■ Task requirements ■
Reproduce the text of the data line for line, beginning at the line containing "javanicus) and there" and ending after the line containing "Chris Nelson s". Include only those lines and leave out the pictures.

——————

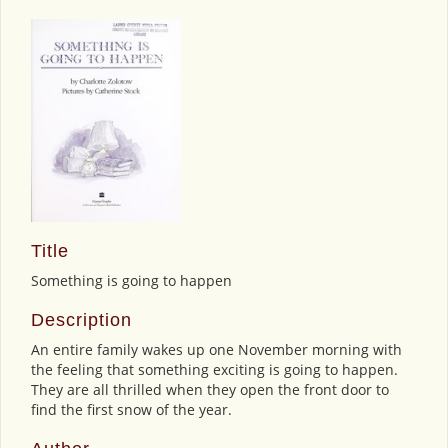
Title
Something is going to happen
Description
An entire family wakes up one November morning with
the feeling that something exciting is going to happen.
They are all thrilled when they open the front door to
find the first snow of the year.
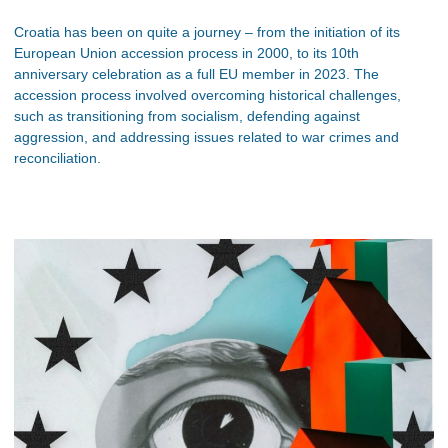
Croatia has been on quite a journey – from the initiation of its
European Union accession process in 2000, to its 10th
anniversary celebration as a full EU member in 2023. The
accession process involved overcoming historical challenges,
such as transitioning from socialism, defending against
aggression, and addressing issues related to war crimes and
reconciliation.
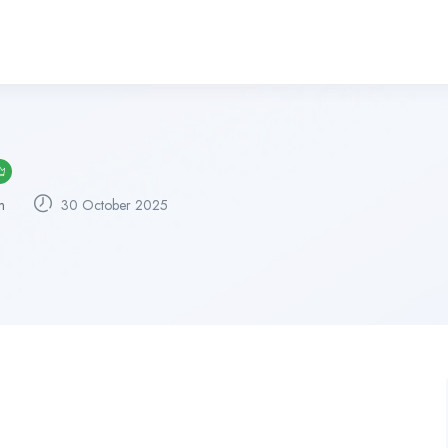
m
30 October 2025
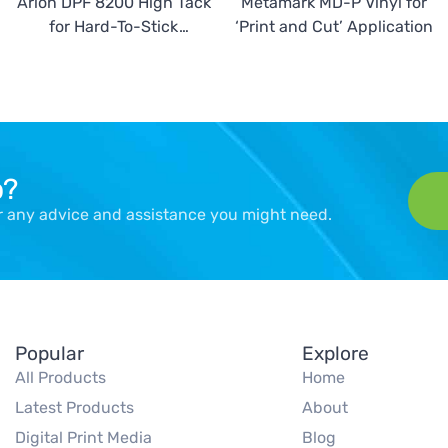
Arlon DPF 8200 High Tack
Metamark MD-P Vinyl for
for Hard-To-Stick
‘Print and Cut’ Application
Surfaces
p?
er any advice and assistance you might need.
Popular
Explore
All Products
Home
Latest Products
About
Digital Print Media
Blog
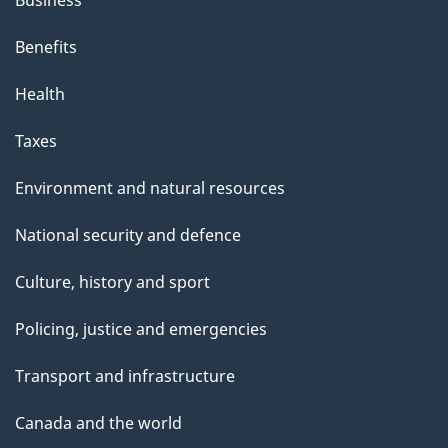
Benefits
Health
Taxes
Environment and natural resources
National security and defence
Culture, history and sport
Policing, justice and emergencies
Transport and infrastructure
Canada and the world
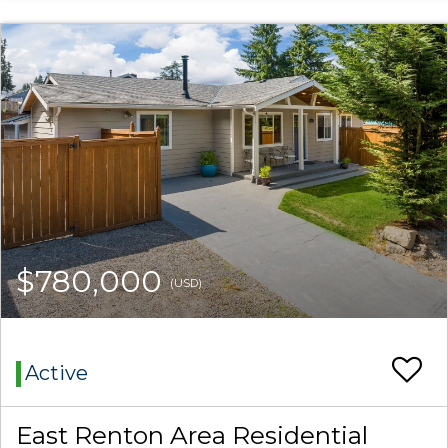
$780,000
(USD)
Active
East Renton Area Residential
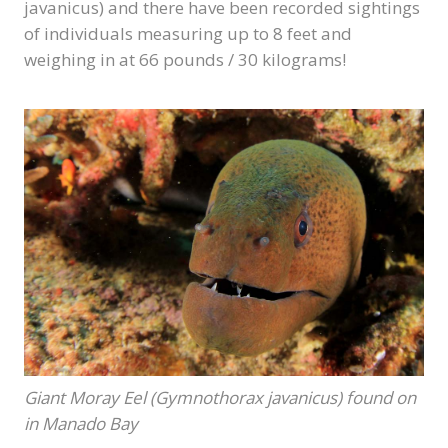
javanicus) and there have been recorded sightings
of individuals measuring up to 8 feet and
weighing in at 66 pounds / 30 kilograms!
Giant Moray Eel (Gymnothorax javanicus) found on
in Manado Bay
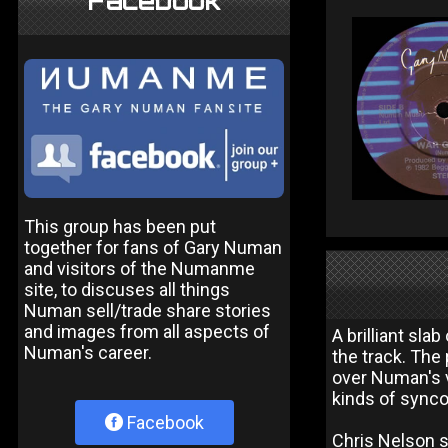
Facebook
This group has been put
together for fans of Gary Numan
and visitors of the Numanme
site, to discuses all things
Numan sell/trade share stories
and images from all aspects of
A brilliant sla
Numan's career.
the track. The
over Numan's v
kinds of sync
Facebook
Chris Nelson s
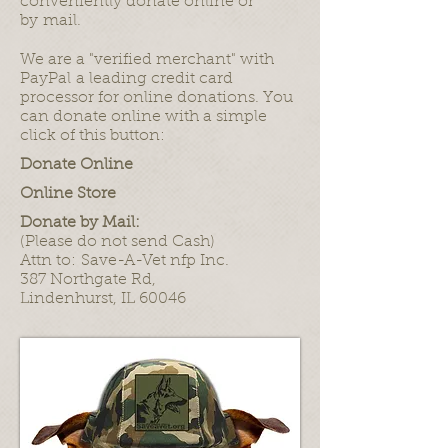
conveniently donate online or
by mail.
We are a "verified merchant" with
PayPal a leading credit card
processor for online donations. You
can donate online with a simple
click of this button:
Donate Online
Online Store
Donate by Mail:
(Please do not send Cash)
Attn to: Save-A-Vet nfp Inc.
387 Northgate Rd,
Lindenhurst, IL 60046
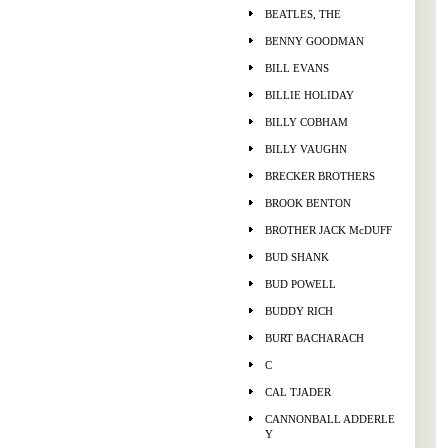
BEATLES, THE
BENNY GOODMAN
BILL EVANS
BILLIE HOLIDAY
BILLY COBHAM
BILLY VAUGHN
BRECKER BROTHERS
BROOK BENTON
BROTHER JACK McDUFF
BUD SHANK
BUD POWELL
BUDDY RICH
BURT BACHARACH
C
CAL TJADER
CANNONBALL ADDERLE
Y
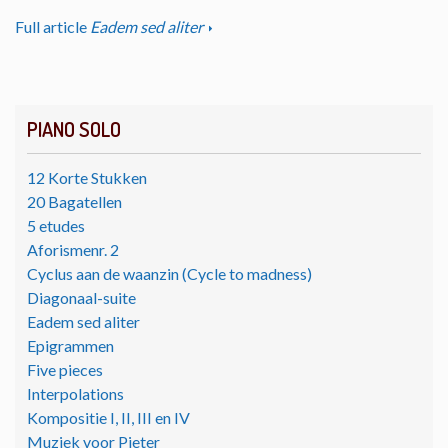
Full article
Eadem sed aliter
PIANO SOLO
12 Korte Stukken
20 Bagatellen
5 etudes
Aforismenr. 2
Cyclus aan de waanzin (Cycle to madness)
Diagonaal-suite
Eadem sed aliter
Epigrammen
Five pieces
Interpolations
Kompositie I, II, III en IV
Muziek voor Pieter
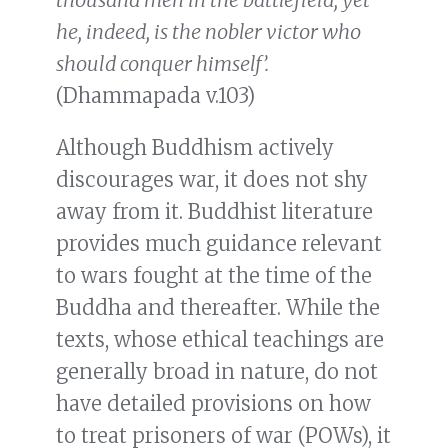
he, indeed, is the nobler victor who
should conquer himself’.
(Dhammapada v.103)
Although Buddhism actively
discourages war, it does not shy
away from it. Buddhist literature
provides much guidance relevant
to wars fought at the time of the
Buddha and thereafter. While the
texts, whose ethical teachings are
generally broad in nature, do not
have detailed provisions on how
to treat prisoners of war (POWs), it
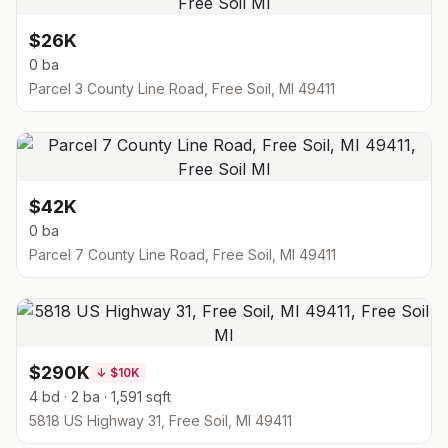
$26K
0 ba
Parcel 3 County Line Road, Free Soil, MI 49411
$42K
0 ba
Parcel 7 County Line Road, Free Soil, MI 49411
$290K
↓
$10K
4 bd · 2 ba · 1,591 sqft
5818 US Highway 31, Free Soil, MI 49411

——————

■ The answer ■
javanicus) and there have been recorded sightings
of individuals measuring up to 8 feet and
weighing in at 66 pounds / 30 kilograms!
Giant Moray Eel (Gymnothorax javanicus) found on
in Manado Bay
Facebook
This group has been put
together for fans of Gary Numan
and visitors of the Numanme
site, to discuses all things
Numan sell/trade share stories
and images from all aspects of
A brilliant sla
Numan's career.
the track. The
over Numan's v
kinds of sync
Facebook
Chris Nelson s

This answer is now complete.